Семья — папа, мама и девочка лет трех пьют лимонад за столиками в кафе.
В роскошном ресторане с бокалом вина сидят две девушки.
Девочки и мальчики в белых рубашках старательно пишут за партами в школе.
В уютной квартире немолодые, но симпатичные муж и жена смотрят телевизор.
С радостными неслышимыми возгласами выпрыгивают из самолета юные парашютисты.
Мужчина в просторном кабинете работает на огромном ноутбуке.

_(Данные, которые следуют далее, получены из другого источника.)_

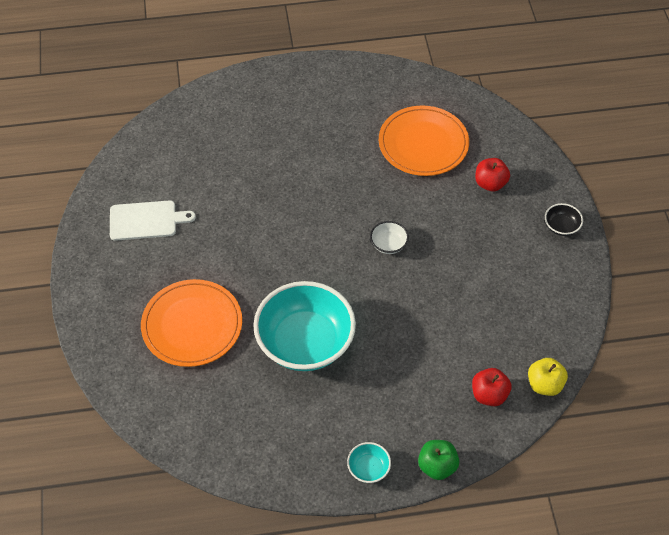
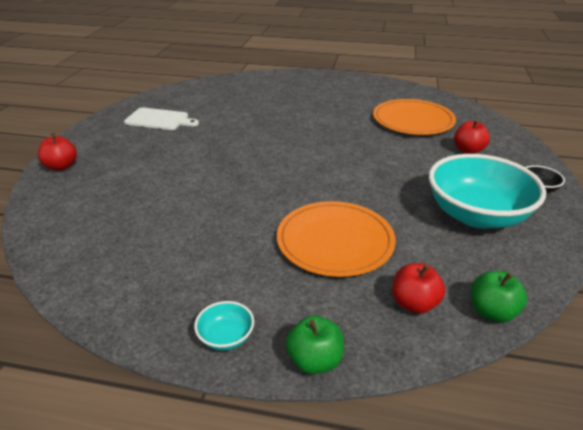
camera: 20 degrees right, 20 degrees down
orange plate [141,279,242,367] -> orange plate moved to [277,201,396,277]
turquoise bowl [253,281,356,371] -> turquoise bowl moved to [429,154,546,228]
white bowl [370,221,409,254] -> none
yellow apple [528,358,568,396] -> green apple [471,271,527,323]
none -> red apple [38,133,77,171]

Картинки счастливой жизни в незнакомой России мелькали одна за другой. Казалось, сердце начало биться в ритме смены картинок.
Бам!
Вздрогнули все, даже господин Шарль.
Черный экран упал, как нож гильотины, на полуфразе оборвав музыку, под которую играли дети в парке.
Зазвучала другая музыка. Тревожная, пугающая.

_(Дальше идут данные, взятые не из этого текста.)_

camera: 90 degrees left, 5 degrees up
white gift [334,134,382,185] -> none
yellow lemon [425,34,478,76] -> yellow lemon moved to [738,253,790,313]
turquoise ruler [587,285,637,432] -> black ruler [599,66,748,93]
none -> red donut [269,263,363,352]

Экран заливал красный свет.
Добрая сказка кончилась. Началась другая. Страшная.
Четкое, но черно-серое изображение. С трибуны размахивает руками, что-то неслышно выкрикивая, неприметный человек. Появляется картинка — портрет гражданина Робеспьера. Для тех, кто его не узнал: внизу, под картинкой, — подпись. Маленькими буквами, по-русски.
Беснующаяся толпа, топчущая людей. Гильотина, нож опускается безостановочно. Отрубленные головы падают в корзину, висят, капая ярко-красной кровью в руках палача, катятся по мостовой…
Съемки явно постановочные, но отсняты так натурально, что Флоранс не выдерживает и отворачивается.
Вот два здоровяка тащат к гильотине извивающегося Робеспьера. Удар ножа…
Снова резкий звук. Смена картинки.
Поле. Прямо на зрителя надвигается масса солдат. Сомкнутые ряды, ощетинившиеся штыками, они все ближе, ближе, ближе… Залп!
Флоранс, которая выбрала момент, чтобы взглянуть на экран, взвизгнула и спряталась обратно в одеяло, как в кокон. Один из черных эльфов, Роберт, уронил на пол полуразобранный автомат, по полу покатились детали. Господин Шарль медленно выдохнул сигарный дым.